▸ Source passage:
=====
Since my answer for a) is wrong, I didn't even try b).
We have \begin{align} \mathbb P(X<Y) &= \int_0^\infty \mathbb P(X<Y\mid Y=y) f_Y(y)\ \mathsf dy\\ &=\int_0^\infty \int_0^y f_X(x)\ \mathsf dx\ f_Y(y)\ \mathsf dy\\ &=\int_0^\infty \int_0^y \lambda e^{-\lambda x}\ \mathsf dx \lambda e^{-\lambda y}\ \mathsf dy\\ &=\int_0^\infty (1-e^{-\lambda y})\lambda e^{-\lambda y}\ \mathsf dy\\ &=\frac12. \end{align}
For the second part, convolution is the simplest method; for $t\geqslant 0$ the density of $Z:=X+Y$ is \begin{align} f_Z(t) &= (f_X\star f_Y)(t)\\ &= \int_{\mathbb R}f_X(s)f_Y(t-s)\ \mathsf ds\\ &= \int_0^t \lambda e^{-\lambda s}\lambda e^{-\lambda(t-s)}\ \mathsf ds\\ &= \lambda^2\lambda e^{-\lambda t}\int_0^t \ \mathsf ds\\ &= \lambda(\lambda t)e^{-\lambda t}. \end{align} I suppose there is a way to obtain this by conditioning but the computations would likely be more complicated.
=====
▸ Questions to answer:
1 – Reproduce the probability passage from "Since my answer" to "be more complicated.".
2 – Restate more briefly the paragraph of the probability passage that begins "We have", keeping its main steps and result.

(Dataset entries)
=====
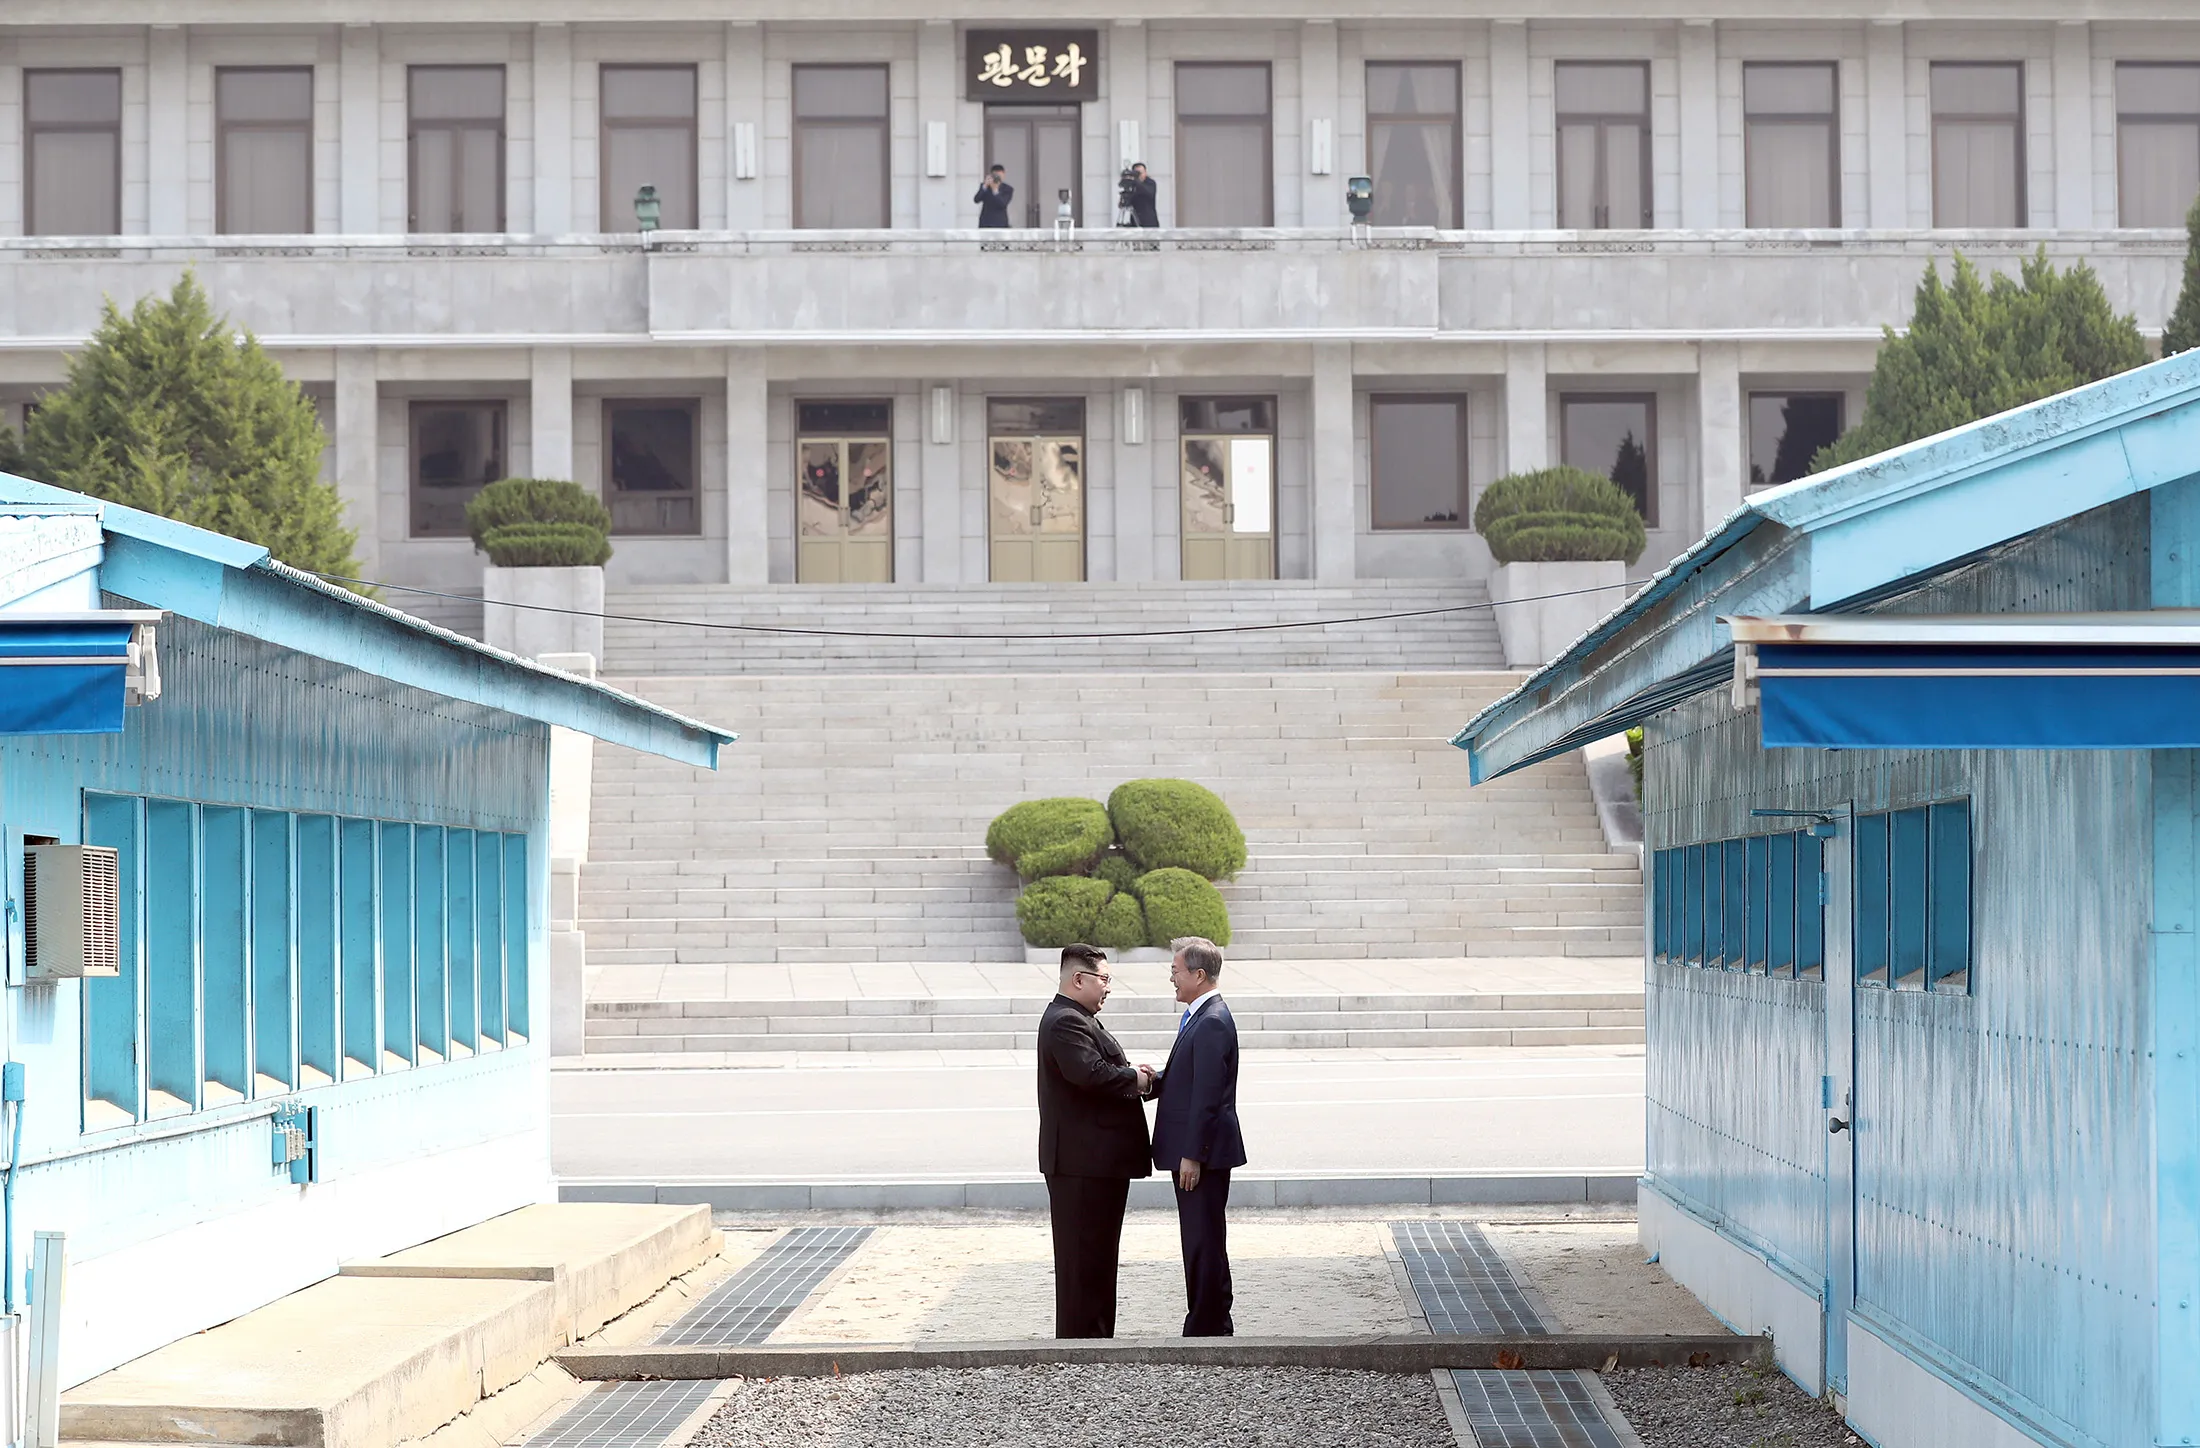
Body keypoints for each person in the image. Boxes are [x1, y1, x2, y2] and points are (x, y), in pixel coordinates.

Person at [1036, 943, 1154, 1338]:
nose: (1108, 988)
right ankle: (1083, 1344)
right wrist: (1135, 1079)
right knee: (1084, 1261)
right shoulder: (1066, 1021)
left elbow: (1101, 1073)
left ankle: (1094, 1340)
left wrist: (1142, 1081)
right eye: (1104, 979)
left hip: (1091, 1164)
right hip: (1081, 1165)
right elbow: (1090, 1074)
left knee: (1097, 1257)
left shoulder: (1077, 1017)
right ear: (1078, 979)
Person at [1143, 936, 1244, 1336]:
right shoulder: (1201, 1017)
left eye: (1175, 971)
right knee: (1201, 1236)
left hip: (1202, 1154)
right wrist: (1152, 1081)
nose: (1171, 978)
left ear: (1198, 975)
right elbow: (1188, 1079)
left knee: (1203, 1239)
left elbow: (1206, 1096)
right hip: (1196, 1150)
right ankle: (1209, 1318)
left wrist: (1193, 1154)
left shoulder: (1213, 1022)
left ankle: (1207, 1324)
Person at [1124, 163, 1160, 228]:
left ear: (1145, 173)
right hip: (1135, 220)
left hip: (1149, 222)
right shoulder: (1132, 185)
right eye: (1136, 174)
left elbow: (1149, 193)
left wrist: (1136, 182)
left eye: (1140, 173)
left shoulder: (1150, 183)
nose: (1139, 176)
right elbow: (1129, 200)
=====
▸ Response list:
1 –
Since my answer for a) is wrong, I didn't even try b).
We have \begin{align} \mathbb P(X<Y) &= \int_0^\infty \mathbb P(X<Y\mid Y=y) f_Y(y)\ \mathsf dy\\ &=\int_0^\infty \int_0^y f_X(x)\ \mathsf dx\ f_Y(y)\ \mathsf dy\\ &=\int_0^\infty \int_0^y \lambda e^{-\lambda x}\ \mathsf dx \lambda e^{-\lambda y}\ \mathsf dy\\ &=\int_0^\infty (1-e^{-\lambda y})\lambda e^{-\lambda y}\ \mathsf dy\\ &=\frac12. \end{align}
For the second part, convolution is the simplest method; for $t\geqslant 0$ the density of $Z:=X+Y$ is \begin{align} f_Z(t) &= (f_X\star f_Y)(t)\\ &= \int_{\mathbb R}f_X(s)f_Y(t-s)\ \mathsf ds\\ &= \int_0^t \lambda e^{-\lambda s}\lambda e^{-\lambda(t-s)}\ \mathsf ds\\ &= \lambda^2\lambda e^{-\lambda t}\int_0^t \ \mathsf ds\\ &= \lambda(\lambda t)e^{-\lambda t}. \end{align} I suppose there is a way to obtain this by conditioning but the computations would likely be more complicated.

2 – P(X<Y) is found by conditioning on Y = y. The density of X, λe^{-λx}, is integrated from 0 to y, giving 1 − e^{-λy}. This is multiplied by the density of Y, λe^{-λy}, and integrated over y from 0 to ∞. The result is P(X<Y) = 1/2.